- _Dataset entries_:
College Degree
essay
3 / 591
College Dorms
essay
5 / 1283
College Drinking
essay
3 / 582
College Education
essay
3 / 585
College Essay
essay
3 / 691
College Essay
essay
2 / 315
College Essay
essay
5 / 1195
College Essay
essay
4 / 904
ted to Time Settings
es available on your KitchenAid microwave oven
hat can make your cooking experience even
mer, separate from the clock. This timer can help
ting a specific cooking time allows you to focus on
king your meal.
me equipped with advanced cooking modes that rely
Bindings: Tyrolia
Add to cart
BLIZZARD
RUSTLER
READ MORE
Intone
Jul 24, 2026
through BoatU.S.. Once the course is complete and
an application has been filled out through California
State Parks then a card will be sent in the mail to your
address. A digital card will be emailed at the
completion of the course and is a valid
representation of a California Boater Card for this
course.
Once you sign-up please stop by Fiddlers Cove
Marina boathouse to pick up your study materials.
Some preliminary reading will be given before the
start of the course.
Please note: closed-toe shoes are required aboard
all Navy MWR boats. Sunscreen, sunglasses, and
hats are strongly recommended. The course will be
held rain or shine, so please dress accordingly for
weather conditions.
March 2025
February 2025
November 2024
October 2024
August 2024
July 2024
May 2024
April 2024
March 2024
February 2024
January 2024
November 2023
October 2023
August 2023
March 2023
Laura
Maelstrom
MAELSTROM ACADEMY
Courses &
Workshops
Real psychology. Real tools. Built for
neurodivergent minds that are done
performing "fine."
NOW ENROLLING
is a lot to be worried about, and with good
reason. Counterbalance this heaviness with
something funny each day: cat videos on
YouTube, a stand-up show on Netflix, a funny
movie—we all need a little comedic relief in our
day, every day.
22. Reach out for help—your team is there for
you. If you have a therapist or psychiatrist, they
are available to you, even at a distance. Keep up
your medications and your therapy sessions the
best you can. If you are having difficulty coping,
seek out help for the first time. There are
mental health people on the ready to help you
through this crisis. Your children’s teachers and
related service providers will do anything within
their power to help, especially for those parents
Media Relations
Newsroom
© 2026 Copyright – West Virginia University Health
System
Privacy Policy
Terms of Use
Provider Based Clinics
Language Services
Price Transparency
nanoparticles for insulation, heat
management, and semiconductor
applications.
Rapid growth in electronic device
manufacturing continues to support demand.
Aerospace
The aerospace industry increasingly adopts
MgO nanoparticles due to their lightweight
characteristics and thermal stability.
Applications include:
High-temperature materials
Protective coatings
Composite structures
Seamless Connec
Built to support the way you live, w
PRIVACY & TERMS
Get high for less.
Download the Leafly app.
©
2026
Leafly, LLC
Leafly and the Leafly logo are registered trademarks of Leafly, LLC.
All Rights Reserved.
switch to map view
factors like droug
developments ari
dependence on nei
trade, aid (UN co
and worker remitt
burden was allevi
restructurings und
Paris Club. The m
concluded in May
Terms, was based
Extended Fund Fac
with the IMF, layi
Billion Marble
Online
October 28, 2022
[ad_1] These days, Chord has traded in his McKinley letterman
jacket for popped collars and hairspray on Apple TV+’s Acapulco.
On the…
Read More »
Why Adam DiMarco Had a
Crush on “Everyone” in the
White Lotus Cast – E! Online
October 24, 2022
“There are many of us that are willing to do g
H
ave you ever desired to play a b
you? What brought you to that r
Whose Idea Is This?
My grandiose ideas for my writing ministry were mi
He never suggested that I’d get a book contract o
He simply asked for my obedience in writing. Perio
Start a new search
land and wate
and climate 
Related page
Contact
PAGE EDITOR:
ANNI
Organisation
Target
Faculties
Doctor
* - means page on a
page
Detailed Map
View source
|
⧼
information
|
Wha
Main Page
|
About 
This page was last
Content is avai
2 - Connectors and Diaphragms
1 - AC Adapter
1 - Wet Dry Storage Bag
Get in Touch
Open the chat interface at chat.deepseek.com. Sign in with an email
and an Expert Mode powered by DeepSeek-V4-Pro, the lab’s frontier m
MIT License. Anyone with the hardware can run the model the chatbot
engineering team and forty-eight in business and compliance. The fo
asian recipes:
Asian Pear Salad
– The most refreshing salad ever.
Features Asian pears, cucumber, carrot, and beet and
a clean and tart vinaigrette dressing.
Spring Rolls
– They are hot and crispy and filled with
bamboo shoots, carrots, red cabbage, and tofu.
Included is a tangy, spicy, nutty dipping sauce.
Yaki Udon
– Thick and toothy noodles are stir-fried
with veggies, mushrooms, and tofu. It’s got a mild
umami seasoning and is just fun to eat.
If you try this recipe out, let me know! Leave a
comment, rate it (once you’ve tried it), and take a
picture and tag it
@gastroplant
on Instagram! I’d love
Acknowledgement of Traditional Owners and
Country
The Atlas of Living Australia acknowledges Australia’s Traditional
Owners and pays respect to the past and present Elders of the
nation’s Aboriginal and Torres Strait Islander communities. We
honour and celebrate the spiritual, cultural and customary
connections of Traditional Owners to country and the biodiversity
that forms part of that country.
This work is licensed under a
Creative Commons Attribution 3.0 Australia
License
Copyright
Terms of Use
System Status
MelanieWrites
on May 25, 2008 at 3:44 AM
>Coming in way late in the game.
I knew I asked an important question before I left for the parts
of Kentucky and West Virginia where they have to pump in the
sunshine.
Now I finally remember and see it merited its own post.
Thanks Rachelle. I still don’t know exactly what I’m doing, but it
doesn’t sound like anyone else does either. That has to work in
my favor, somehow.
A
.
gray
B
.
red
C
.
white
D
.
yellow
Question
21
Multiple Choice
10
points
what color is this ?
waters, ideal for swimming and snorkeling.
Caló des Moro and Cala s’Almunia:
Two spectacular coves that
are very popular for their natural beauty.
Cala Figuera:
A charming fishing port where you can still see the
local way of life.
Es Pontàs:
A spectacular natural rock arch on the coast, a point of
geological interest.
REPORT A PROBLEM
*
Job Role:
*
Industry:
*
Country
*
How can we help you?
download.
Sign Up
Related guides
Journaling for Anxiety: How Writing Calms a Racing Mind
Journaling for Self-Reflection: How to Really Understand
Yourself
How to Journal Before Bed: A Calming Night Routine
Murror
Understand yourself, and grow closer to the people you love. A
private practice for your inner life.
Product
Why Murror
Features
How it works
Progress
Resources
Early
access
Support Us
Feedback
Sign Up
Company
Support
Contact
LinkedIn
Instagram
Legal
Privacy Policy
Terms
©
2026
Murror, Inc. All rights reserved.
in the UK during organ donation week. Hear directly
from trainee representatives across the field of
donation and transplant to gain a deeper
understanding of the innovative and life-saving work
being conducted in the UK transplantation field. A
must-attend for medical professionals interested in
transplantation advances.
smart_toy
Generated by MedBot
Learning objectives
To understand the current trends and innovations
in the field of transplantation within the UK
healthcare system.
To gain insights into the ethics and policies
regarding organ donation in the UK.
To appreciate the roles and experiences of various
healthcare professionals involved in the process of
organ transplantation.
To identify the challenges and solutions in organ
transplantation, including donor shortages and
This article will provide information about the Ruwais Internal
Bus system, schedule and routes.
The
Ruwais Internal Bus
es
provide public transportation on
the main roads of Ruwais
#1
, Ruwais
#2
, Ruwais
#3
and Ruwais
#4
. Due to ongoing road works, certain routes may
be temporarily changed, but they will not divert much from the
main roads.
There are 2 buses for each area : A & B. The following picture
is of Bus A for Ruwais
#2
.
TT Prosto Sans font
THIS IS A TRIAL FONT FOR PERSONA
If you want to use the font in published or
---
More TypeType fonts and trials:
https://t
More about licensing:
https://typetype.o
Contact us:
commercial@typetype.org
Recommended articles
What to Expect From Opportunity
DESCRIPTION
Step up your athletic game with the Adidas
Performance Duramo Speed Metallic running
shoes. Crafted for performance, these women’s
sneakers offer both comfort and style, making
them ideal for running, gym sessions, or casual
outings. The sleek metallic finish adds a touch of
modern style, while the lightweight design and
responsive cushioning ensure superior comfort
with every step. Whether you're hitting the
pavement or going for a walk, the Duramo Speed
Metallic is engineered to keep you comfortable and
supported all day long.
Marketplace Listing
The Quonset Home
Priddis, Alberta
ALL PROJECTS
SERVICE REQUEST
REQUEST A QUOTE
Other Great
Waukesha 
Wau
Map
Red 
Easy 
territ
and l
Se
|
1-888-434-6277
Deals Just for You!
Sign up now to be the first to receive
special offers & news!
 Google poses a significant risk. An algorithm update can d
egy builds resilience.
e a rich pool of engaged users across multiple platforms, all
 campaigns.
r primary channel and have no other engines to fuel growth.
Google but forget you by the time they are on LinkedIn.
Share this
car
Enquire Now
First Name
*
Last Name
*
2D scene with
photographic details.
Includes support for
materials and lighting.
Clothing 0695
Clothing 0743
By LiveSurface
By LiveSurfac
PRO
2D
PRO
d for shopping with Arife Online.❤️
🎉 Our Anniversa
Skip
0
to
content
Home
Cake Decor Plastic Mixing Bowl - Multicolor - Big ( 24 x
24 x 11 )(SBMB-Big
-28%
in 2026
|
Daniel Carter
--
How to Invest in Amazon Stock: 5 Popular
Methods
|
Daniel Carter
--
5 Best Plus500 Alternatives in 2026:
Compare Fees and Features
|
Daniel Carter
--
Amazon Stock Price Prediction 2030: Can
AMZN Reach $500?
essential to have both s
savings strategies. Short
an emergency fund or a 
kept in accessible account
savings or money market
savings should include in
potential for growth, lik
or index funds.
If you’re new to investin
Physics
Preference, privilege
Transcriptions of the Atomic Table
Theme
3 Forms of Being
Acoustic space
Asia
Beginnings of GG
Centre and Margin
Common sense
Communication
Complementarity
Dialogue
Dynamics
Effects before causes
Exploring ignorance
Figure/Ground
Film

- _About this exercise_: From the first line above through the line that contains "ting a specific", quote each line exactly. Output nothing more.

- _Exercise solution_:
College Degree
essay
3 / 591
College Dorms
essay
5 / 1283
College Drinking
essay
3 / 582
College Education
essay
3 / 585
College Essay
essay
3 / 691
College Essay
essay
2 / 315
College Essay
essay
5 / 1195
College Essay
essay
4 / 904
ted to Time Settings
es available on your KitchenAid microwave oven
hat can make your cooking experience even
mer, separate from the clock. This timer can help
ting a specific cooking time allows you to focus on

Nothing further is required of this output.